Questa volta tocca alla sede rossiniana per eccellenza, e cioè il conservatorio accolto a Palazzo Olivieri. L’appuntamento è per oggi pomeriggio, alle 18 e alle 19, nel cortile, con la terza tappa dell’integrale delle sonate per archi.
Il Random Quartet esegue la Sonata n° 2 di Rossini per due violini, violoncello e contrabbasso in La maggiore. Gli interpreti: Ximena Alexandra Jaime e Luca Nicolini al violino, Alessandro De Felice al violoncello, Massimo Jean Gambini al contrabbasso. Le sei sonate a quattro furono composte da un precoce Gioachino Rossini all’età di dodici anni durante le vacanze estive passate nella tenuta di Conventello di Ravenna nella casa della ricca famiglia Triossi. Il musicista fu ospitato grazie all’interessamento del giovane Agostino Triossi, appassionato contrabbassista autodidatta, che lo invitò a scrivere musica da camera per suo intrattenimento ma anche per il diletto dei cugini Luigi e Giovanni Morini, suonatori rispettivamente di violino e violoncello.

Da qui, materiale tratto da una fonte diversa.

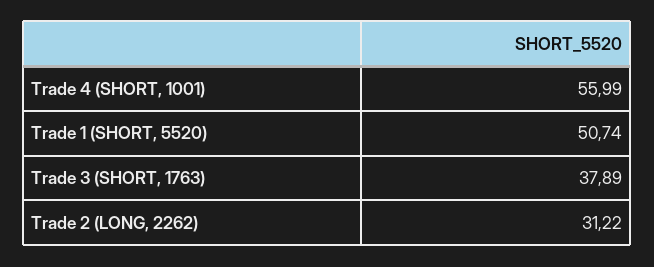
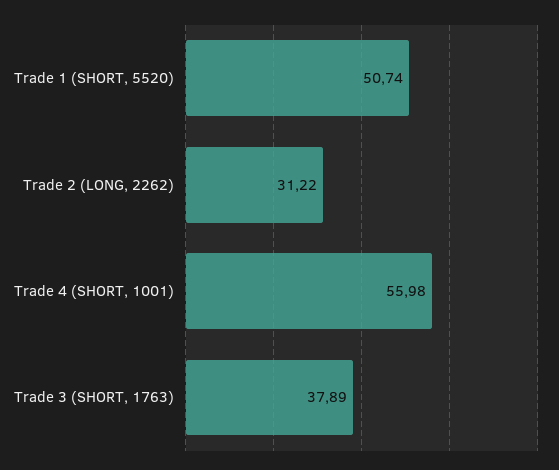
  {
-   "Trade 4 (SHORT, 1001)": 55.99,
+   "Trade 4 (SHORT, 1001)": 55.98,
    "Trade 1 (SHORT, 5520)": 50.74,
    "Trade 3 (SHORT, 1763)": 37.89,
    "Trade 2 (LONG, 2262)": 31.22
  }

Questa precoce e felice fase compositiva durò complessivamente tre giorni, così come testimonia lo stesso Rossini in una mordace nota autocritica posta in calce alla parte manoscritta per violino ritrovata anni dopo mentre il musicista la riteneva persa in casa Triossi. La raccolta ebbe circolazione successivamente, intorno al 1825, quando in Italia furono pubblicate da Giovanni Ricordi per quartetto d’archi tradizionale (con viola e violoncello al posto di violoncello e contrabbasso) e con l’esclusione della terza sonata. Seguirono altre edizioni, anche straniere, con nuove trascrizioni: celebre per esempio fu quella per fiati.
Tutte le sonate rispecchiano lo stesso schema tradizionale tripartito in forma di concerto, con due movimenti veloci e uno centrale lento. Per quanto concerne la scrittura propriamente detta, la forma-sonata concepita da Rossini per questi lavori presenta delle peculiarità. Essa non è organizzata convenzionalmente secondo l’alternanza di due temi e di due aree tonali, ma procede per semplice susseguirsi di temi, come nel caso del “moderato” della Sonata I, oppure è avara nell’uso di transizioni fra un tema e l’altro, come si nota oltre che nella prima, anche nella Sonata II primo movimento.
Il perno su cui vertono queste sonate può essere considerato complessivamente un susseguirsi cantabile di idee melodiche in forma ternaria, senza la cura tipica delle scuole tedesche che si fondavano per tradizione sul contrasto tema-tonalità. La freschezza e l’originalità di questi lavori sono molto apprezzate dalla critica, che scorge in esse il seme del Rossini futuro. Un esempio particolare può essere, oltre al particolare linguaggio musicale, il terzo movimento della Sonata VI, la “Tempesta”. Così come in alcuni suoi celebri melodrammi – come La pietra del paragone, L’occasione fa il ladro, La Cenerentola o Il barbiere di Siviglia in cui era frequente l’uso del “temporale” sulla scena – qui il musicista sperimenta con tutta la sua veemenza un prototipo che ricorrerà spesso nella sua musica e che è caratteristico del suo stile.